Il nuovo emendamento prevede la sanatoria delle attività illecitamente esportate all'estero "a condizione che le stesse siano rimpatriate in Italia da Paesi extra Ue, ovvero regolarizzate o rimpatriate perché in essere in Paesi dell'Unione europea ed in Paesi aderenti allo spazio economico europeo che garantiscono un effettivo scambio di informazioni fiscali in via amministrativa".

Il testo prevede quindi l'obbligo di rimpatrio o la possibilità della sola regolarizzazione a seconda del Paese in cui sono detenuti i capitali.

Per Gran Bretagna e Lussemburgo, che appartengono all'Unione europea, vale la doppia opzione regolarizzazione/rimpatrio.

Chi ha esportato capitali in Svizzera, Paese che non aderisce allo spazio economico europeo, dovrà necessariamente rimpatriare le attività.

L'obbligo di riportare i capitali in Italia vale anche per i depositi situati in quei Paesi che rientrano nello spazio economico europeo ma non garantiscono l'effettivo scambio di informazioni fiscali, come ad esempio Liechtenstein e Andorra. Tuttavia, se questi Paesi aprissero alla cooperazione internazionale con lo scambio di informazioni fiscali varrebbe anche per loro la possibilità della sola regolarizzazione.

"Si tratta di una norma calamita.

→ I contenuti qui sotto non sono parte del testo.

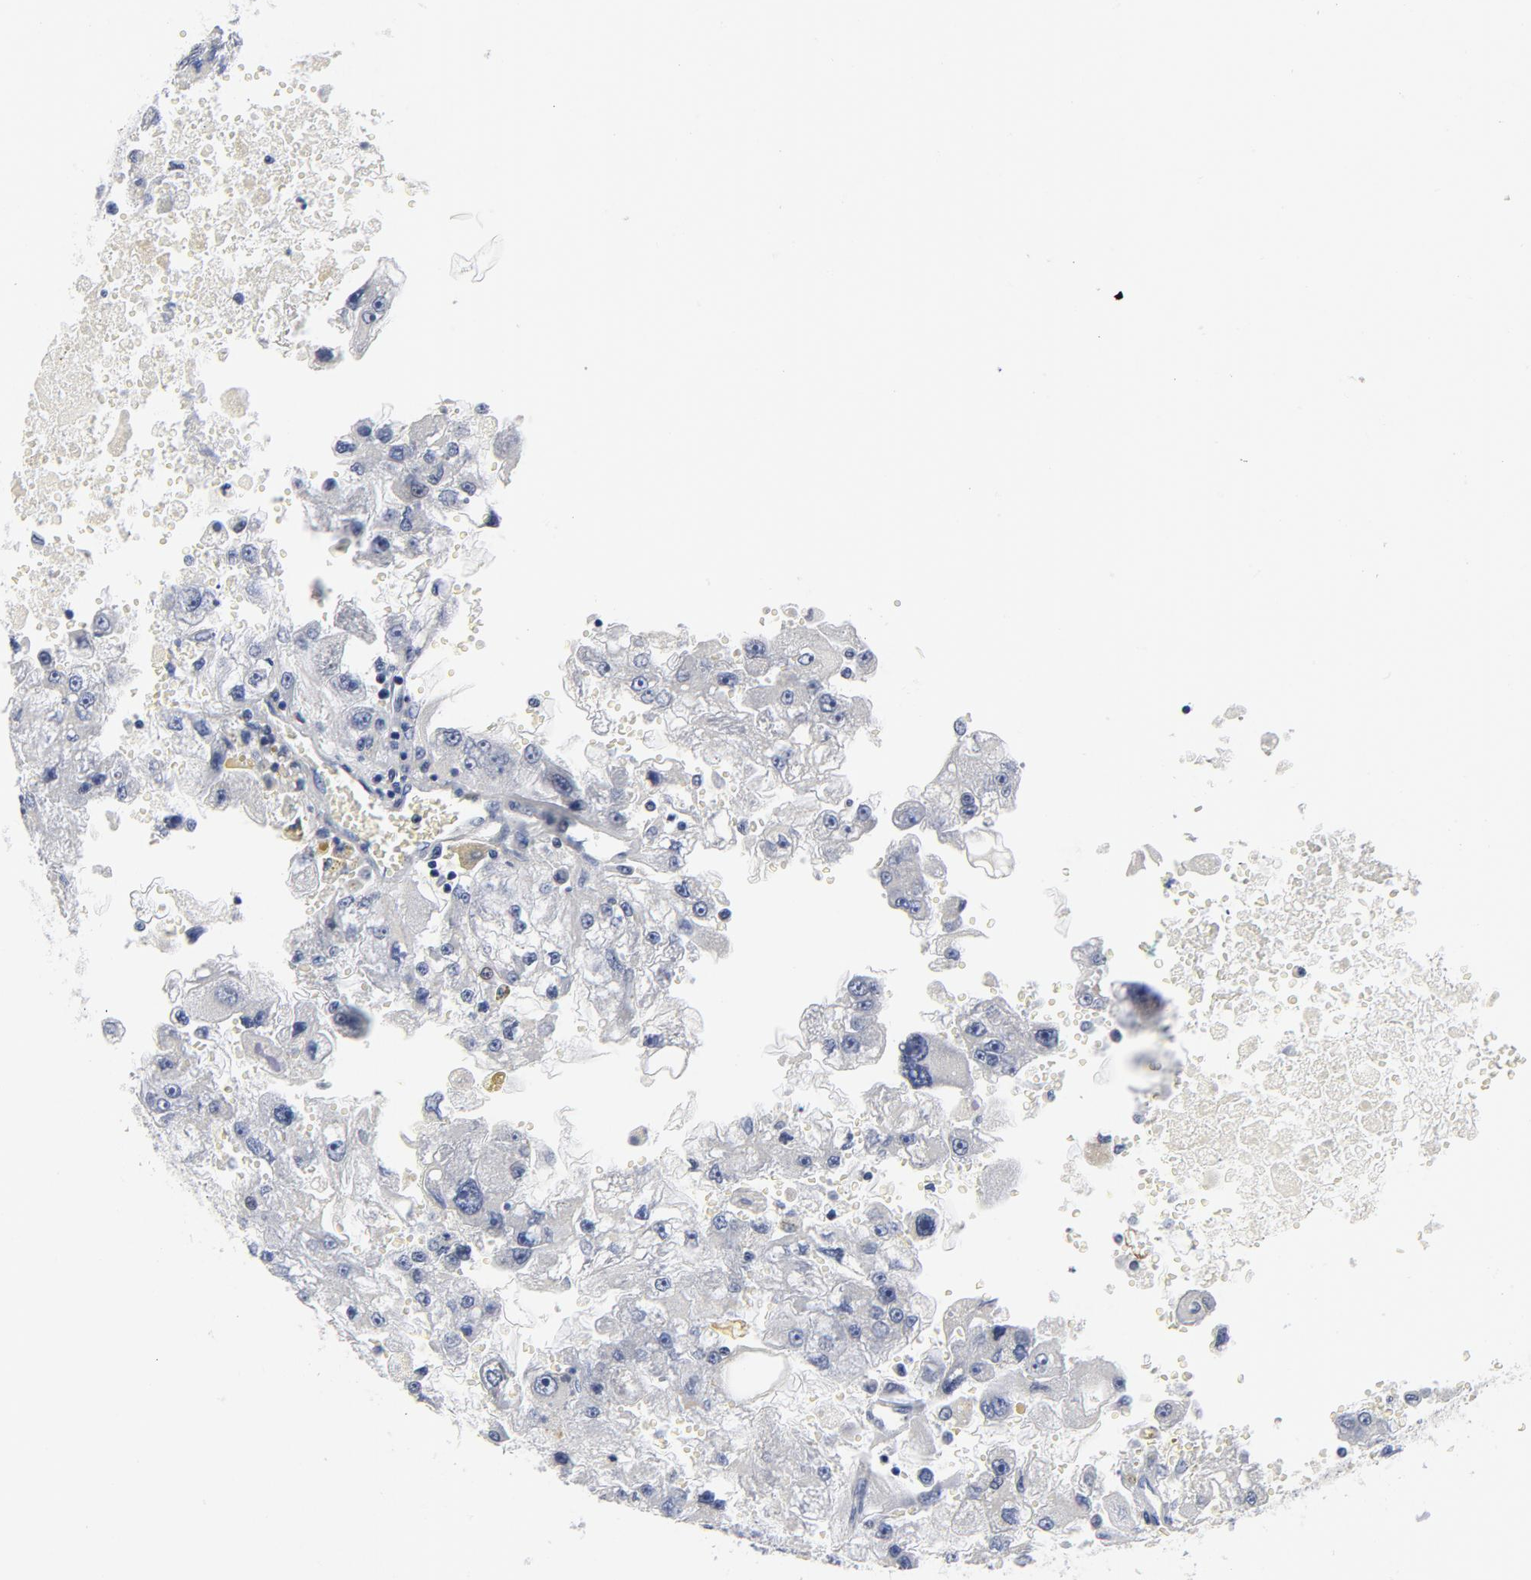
{"staining": {"intensity": "negative", "quantity": "none", "location": "none"}, "tissue": "renal cancer", "cell_type": "Tumor cells", "image_type": "cancer", "snomed": [{"axis": "morphology", "description": "Adenocarcinoma, NOS"}, {"axis": "topography", "description": "Kidney"}], "caption": "High magnification brightfield microscopy of renal cancer (adenocarcinoma) stained with DAB (brown) and counterstained with hematoxylin (blue): tumor cells show no significant expression.", "gene": "KCNK13", "patient": {"sex": "female", "age": 83}}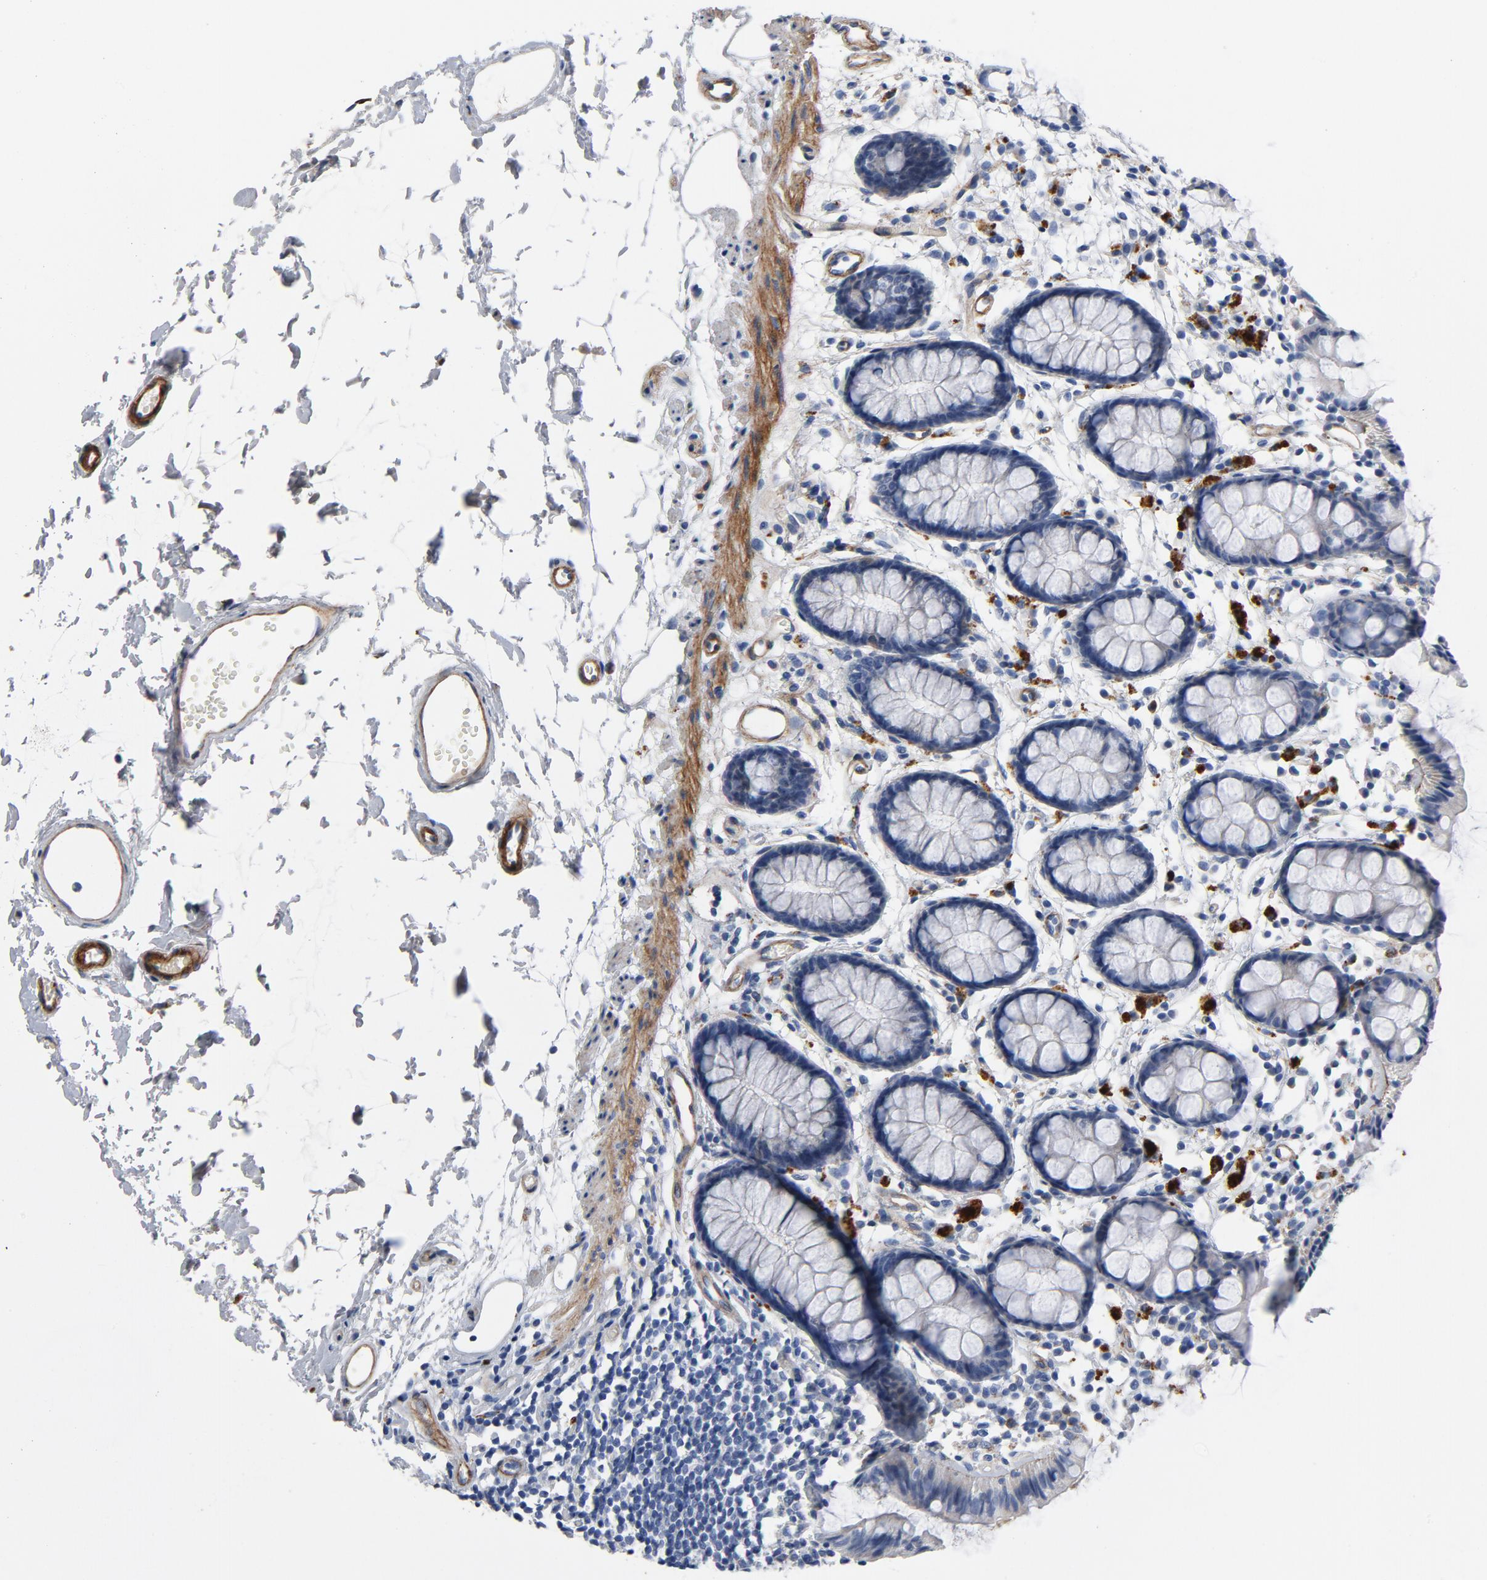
{"staining": {"intensity": "moderate", "quantity": "<25%", "location": "cytoplasmic/membranous"}, "tissue": "rectum", "cell_type": "Glandular cells", "image_type": "normal", "snomed": [{"axis": "morphology", "description": "Normal tissue, NOS"}, {"axis": "topography", "description": "Rectum"}], "caption": "A high-resolution photomicrograph shows immunohistochemistry (IHC) staining of benign rectum, which shows moderate cytoplasmic/membranous expression in approximately <25% of glandular cells.", "gene": "LAMC1", "patient": {"sex": "female", "age": 66}}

È una norma propedeutica per fare in modo che questi Stati inizino a collaborare e che consente di avviare un effettivo scambio di informazioni", ha detto Maurizio Leo, membro della commissione Finanze ed esperto fiscale del Pdl.

Lo scudo fiscale prevede un prelievo pari al 5% del capitale calcolato sotto forma di aliquota al 50% su di un rendimento presunto annuo del 2% negli ultimi 5 anni.

L'imposta si applica sulle attività finanziarie e patrimoniali detenute almeno al 31 dicembre 2008 e rimpatriate ovvero regolarizzate a partire dal 15 settembre 2009 e fino al 15 aprile 2010.

A fronte della sanatoria, l'emendamento raddoppia le sanzioni -- dal 10 al 25% del capitale -- per chi non include nella dichiarazione dei redditi l'ammontare dei trasferimenti all'estero che hanno interessato investimenti e attività finanziarie. Dalla nuova versione dell'emendamento è sparita però la soppressione della norma che prevede la confisca di beni con identico valore.

Resta intatta la parte che impedisce di utilizzare lo scudo "a sfavore del contribuente, in ogni sede amministrativa o giudiziaria, in via autonoma o addizionale".